▸ Problem to solve
Copy the listing below letter for letter, passing over each picture.

▸ Record excerpts
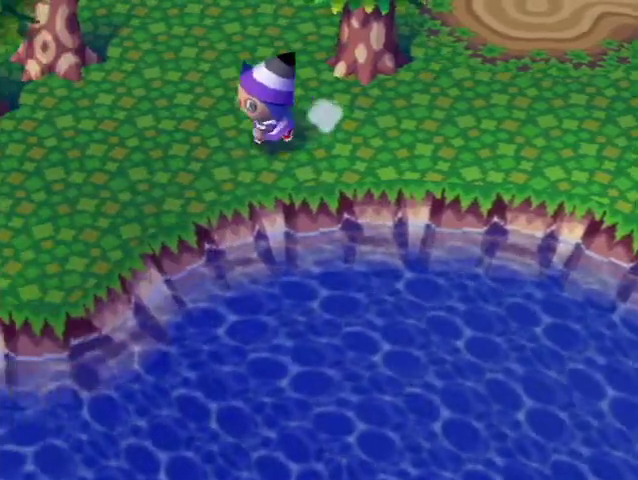
{"buttons": ["L1"], "left_stick": "down-left", "right_stick": "center", "events": []}
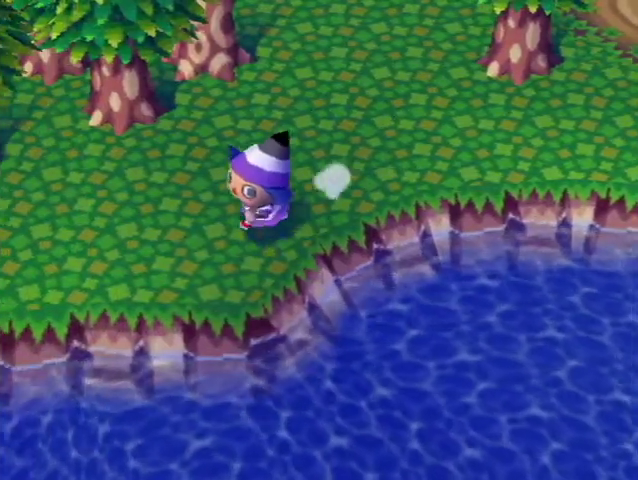
{"buttons": ["L1"], "left_stick": "left", "right_stick": "center", "events": [[333, "left_stick", "left"]]}
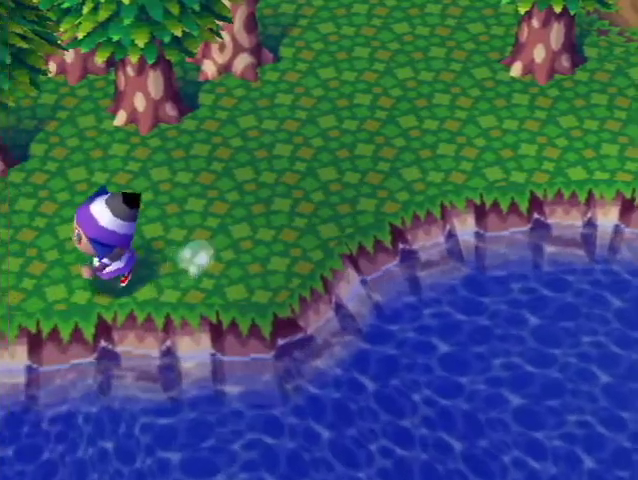
{"buttons": ["L1"], "left_stick": "left", "right_stick": "center", "events": [[233, "left_stick", "center"], [500, "left_stick", "left"]]}
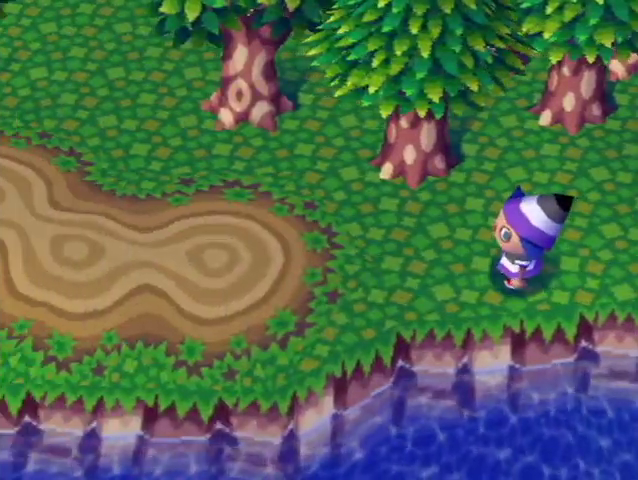
{"buttons": ["L1"], "left_stick": "left", "right_stick": "center", "events": []}
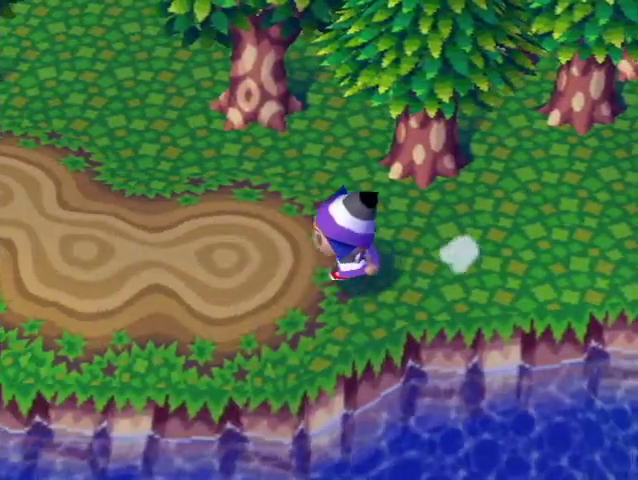
{"buttons": ["L1"], "left_stick": "left", "right_stick": "center", "events": []}
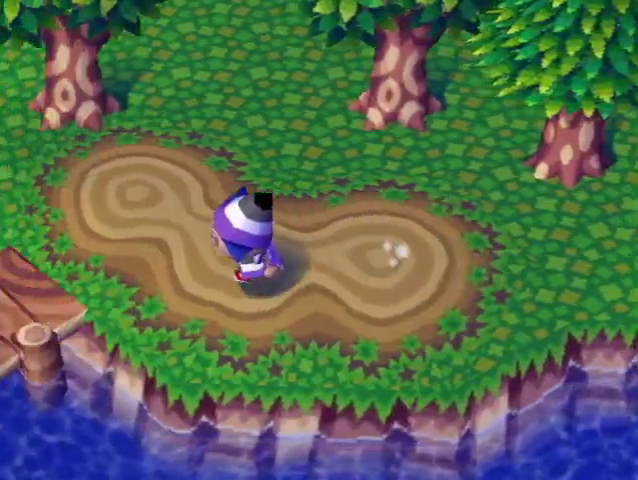
{"buttons": ["L1"], "left_stick": "down-left", "right_stick": "center", "events": [[400, "left_stick", "down-left"]]}
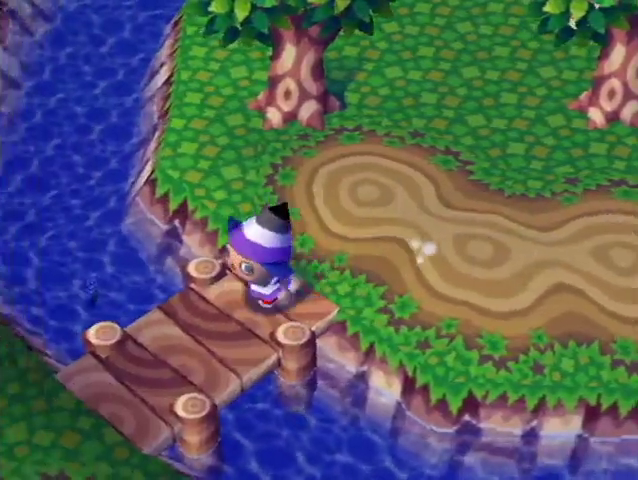
{"buttons": ["L1"], "left_stick": "down-left", "right_stick": "center", "events": []}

▸ Written solution
{"buttons": ["L1"], "left_stick": "down-left", "right_stick": "center", "events": []}
{"buttons": ["L1"], "left_stick": "left", "right_stick": "center", "events": [[333, "left_stick", "left"]]}
{"buttons": ["L1"], "left_stick": "left", "right_stick": "center", "events": [[233, "left_stick", "center"], [500, "left_stick", "left"]]}
{"buttons": ["L1"], "left_stick": "left", "right_stick": "center", "events": []}
{"buttons": ["L1"], "left_stick": "left", "right_stick": "center", "events": []}
{"buttons": ["L1"], "left_stick": "down-left", "right_stick": "center", "events": [[400, "left_stick", "down-left"]]}
{"buttons": ["L1"], "left_stick": "down-left", "right_stick": "center", "events": []}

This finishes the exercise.